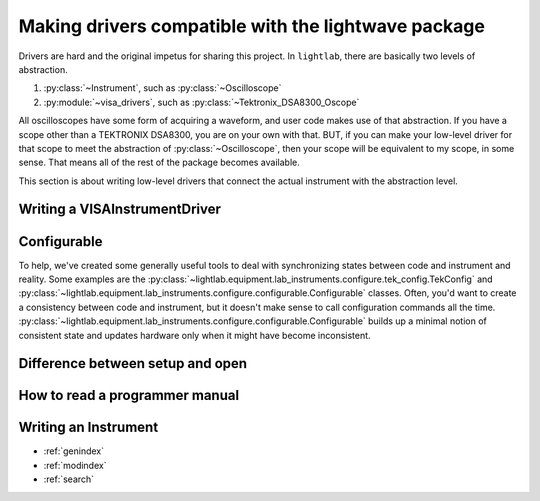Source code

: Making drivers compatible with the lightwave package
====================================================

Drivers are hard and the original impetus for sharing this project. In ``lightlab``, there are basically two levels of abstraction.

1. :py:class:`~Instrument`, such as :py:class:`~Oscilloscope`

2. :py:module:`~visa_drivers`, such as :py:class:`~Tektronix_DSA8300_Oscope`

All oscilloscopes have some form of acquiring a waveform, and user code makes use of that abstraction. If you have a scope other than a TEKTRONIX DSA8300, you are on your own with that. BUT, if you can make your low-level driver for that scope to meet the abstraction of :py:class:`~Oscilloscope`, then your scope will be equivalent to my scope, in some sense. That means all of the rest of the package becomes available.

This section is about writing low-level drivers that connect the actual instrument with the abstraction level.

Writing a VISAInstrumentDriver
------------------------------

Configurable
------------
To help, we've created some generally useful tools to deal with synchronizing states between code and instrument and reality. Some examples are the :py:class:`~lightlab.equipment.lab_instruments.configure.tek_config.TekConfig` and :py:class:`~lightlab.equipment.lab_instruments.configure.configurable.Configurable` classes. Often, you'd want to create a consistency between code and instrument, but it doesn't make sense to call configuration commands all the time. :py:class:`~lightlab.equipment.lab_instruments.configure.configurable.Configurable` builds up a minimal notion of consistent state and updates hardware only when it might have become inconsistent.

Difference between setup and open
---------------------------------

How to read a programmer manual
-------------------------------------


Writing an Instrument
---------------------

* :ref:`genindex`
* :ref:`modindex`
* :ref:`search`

──────

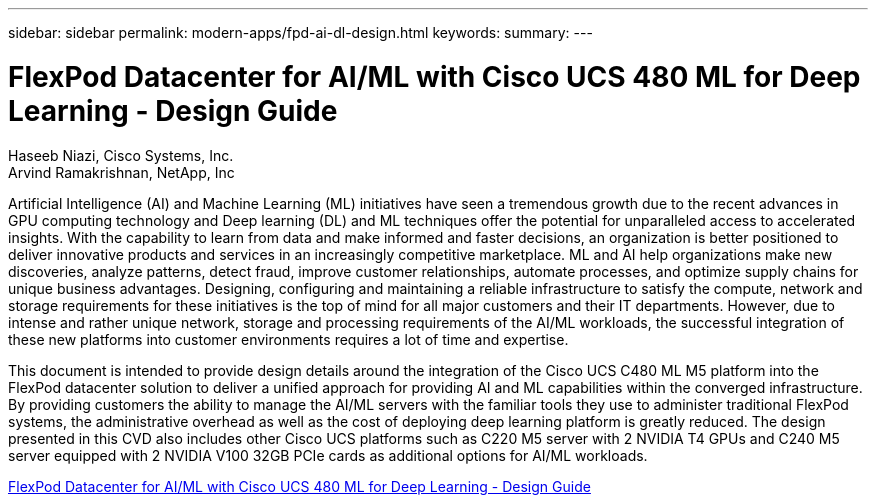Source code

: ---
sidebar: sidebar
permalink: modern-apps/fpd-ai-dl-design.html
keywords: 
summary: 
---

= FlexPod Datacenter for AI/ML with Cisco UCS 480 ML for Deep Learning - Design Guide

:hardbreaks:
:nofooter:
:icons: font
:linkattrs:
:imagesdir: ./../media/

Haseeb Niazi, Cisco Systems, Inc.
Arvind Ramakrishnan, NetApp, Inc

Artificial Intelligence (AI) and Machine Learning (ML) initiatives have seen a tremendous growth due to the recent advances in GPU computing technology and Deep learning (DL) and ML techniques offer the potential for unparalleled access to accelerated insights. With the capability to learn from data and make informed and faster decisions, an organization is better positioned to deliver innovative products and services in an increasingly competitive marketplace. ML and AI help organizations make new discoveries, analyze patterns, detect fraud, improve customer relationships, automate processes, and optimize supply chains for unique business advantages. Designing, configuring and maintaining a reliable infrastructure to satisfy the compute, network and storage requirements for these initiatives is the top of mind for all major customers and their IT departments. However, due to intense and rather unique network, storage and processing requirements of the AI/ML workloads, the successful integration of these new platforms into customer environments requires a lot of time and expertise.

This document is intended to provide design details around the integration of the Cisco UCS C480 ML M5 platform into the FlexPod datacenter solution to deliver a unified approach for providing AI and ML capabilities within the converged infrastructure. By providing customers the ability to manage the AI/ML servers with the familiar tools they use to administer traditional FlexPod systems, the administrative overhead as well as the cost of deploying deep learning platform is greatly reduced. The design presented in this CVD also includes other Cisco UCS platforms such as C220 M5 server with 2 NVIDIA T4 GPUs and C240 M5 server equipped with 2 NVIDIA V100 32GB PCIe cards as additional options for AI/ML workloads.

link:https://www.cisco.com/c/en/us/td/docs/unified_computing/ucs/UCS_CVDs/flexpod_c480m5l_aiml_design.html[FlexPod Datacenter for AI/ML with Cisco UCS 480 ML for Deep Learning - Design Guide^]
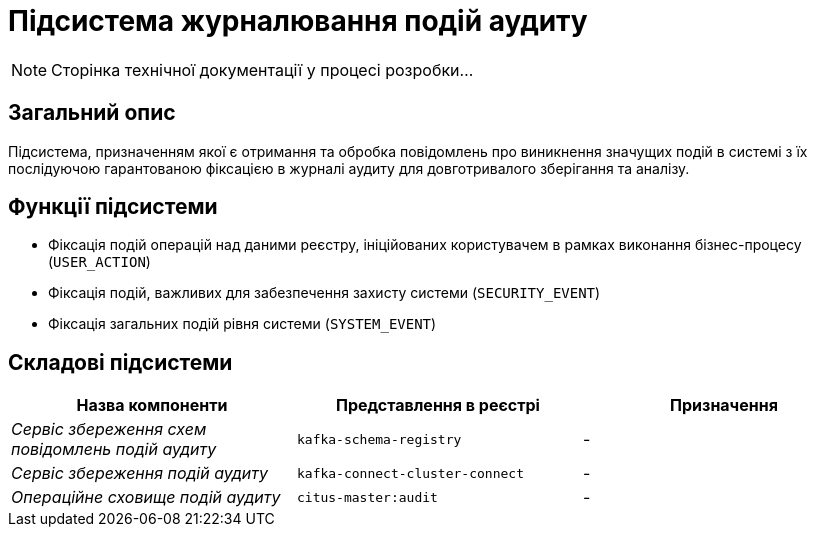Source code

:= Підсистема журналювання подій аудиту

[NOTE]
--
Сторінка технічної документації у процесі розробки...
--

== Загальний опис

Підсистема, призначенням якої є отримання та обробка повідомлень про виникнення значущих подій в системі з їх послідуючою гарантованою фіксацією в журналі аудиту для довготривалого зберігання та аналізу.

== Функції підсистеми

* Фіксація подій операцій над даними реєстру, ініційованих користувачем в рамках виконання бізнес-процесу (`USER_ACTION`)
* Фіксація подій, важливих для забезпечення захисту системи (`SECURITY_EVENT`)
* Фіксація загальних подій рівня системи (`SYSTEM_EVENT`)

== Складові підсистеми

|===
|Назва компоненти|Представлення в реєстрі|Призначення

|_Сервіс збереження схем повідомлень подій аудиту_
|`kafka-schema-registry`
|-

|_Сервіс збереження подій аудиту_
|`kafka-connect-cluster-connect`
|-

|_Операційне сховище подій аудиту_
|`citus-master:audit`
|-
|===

──────

-- Task description --
The response must give every line from the material above that holds the string "kafka".

-- Written response --
|`kafka-schema-registry`
|`kafka-connect-cluster-connect`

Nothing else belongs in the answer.